A number of recent updates to SEC disclosure obligations are effective for the 2023 Form 10-K and proxy statement season. Below is a list of important updates that public companies should consider for this reporting cycle. Note that this list includes key SEC and stock exchange required updates, a potential amendment to Delaware certificates of incorporation due to the Delaware General Corporation Law and does not cover other updates that should be taken into consideration, such as voting guidelines of proxy advisory firms and institutional investors, which are beyond the scope of this alert.
Pay Versus Performance
The SEC now requires certain detailed “pay-versus-performance” disclosures pursuant to Item 402(v) of Regulation S-K. These disclosures are designed to provide information reflecting the relationship between executive compensation “actually paid” by the company and the company’s performance. Public companies, including smaller reporting companies, must include the new disclosure in proxy and information statements. The new disclosure is not required in Annual Reports on Form 10-K or registration statements. Disclosure is required for fiscal years ending on or after December 16, 2022, which means that for calendar year-end companies, disclosure will be required in the first proxy statement or information statement filed in 2023.

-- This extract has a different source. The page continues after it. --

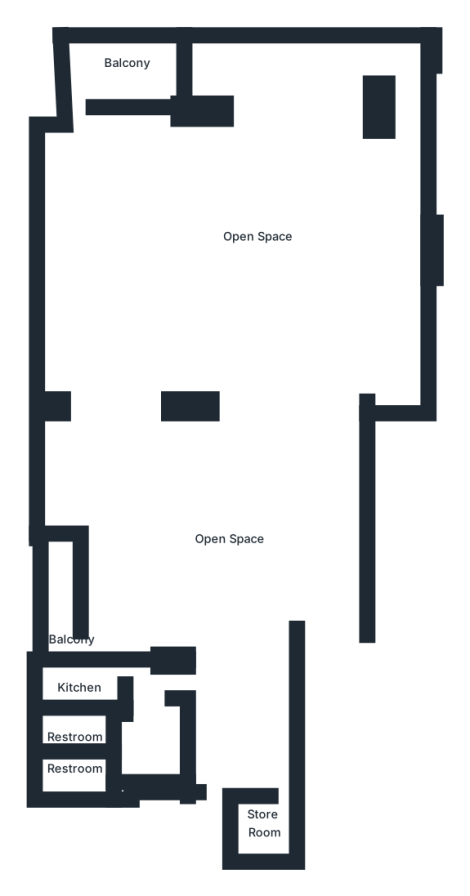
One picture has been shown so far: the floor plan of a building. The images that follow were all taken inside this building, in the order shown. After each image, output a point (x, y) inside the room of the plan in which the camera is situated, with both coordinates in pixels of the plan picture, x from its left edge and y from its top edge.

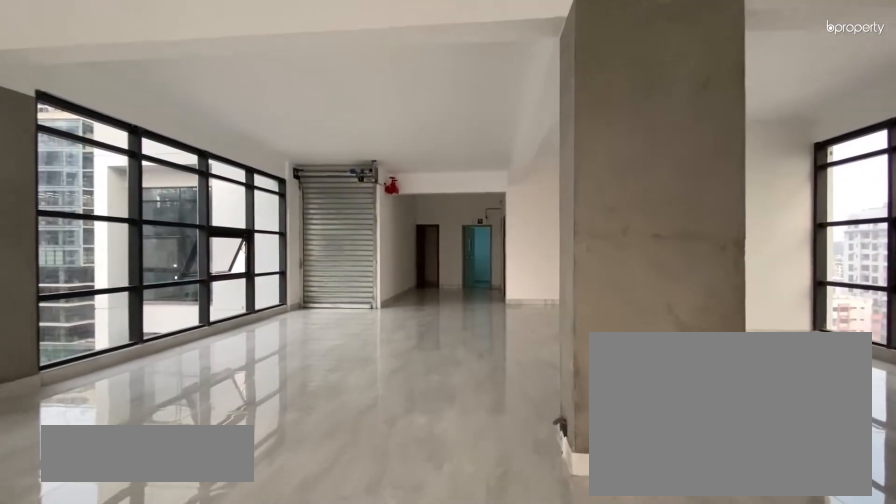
(270, 370)
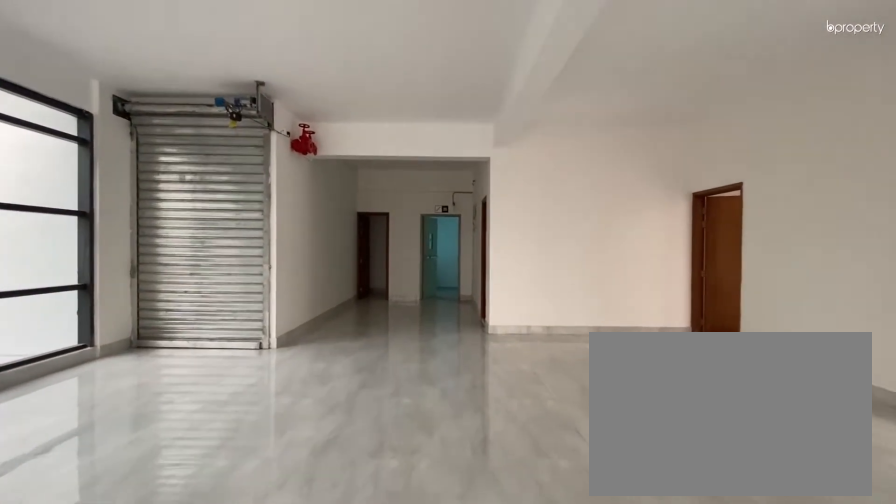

Ultimately, all reporting companies, except for smaller reporting companies, will be required to provide pay-versus-performance disclosure for each of the company’s five most recently completed fiscal years. A phase-in period will allow the company to provide the information for three years in the first proxy or information statement in which it provides the disclosure, adding another year of disclosure in each of the two subsequent annual proxy or information statement filings. Smaller reporting companies are subject to scaled disclosure requirements. Most notably among these scaled disclosure requirements, for the first year, smaller reporting companies are required to provide only two years of pay-versus-performance disclosure and, following the first year of disclosure, are required to provide three years of pay-versus-performance disclosure.
Public companies should begin preparing for pay-versus-performance disclosures now and should involve their compensation committees early in the process, as calculating executive compensation “actually paid” may be time consuming and expensive.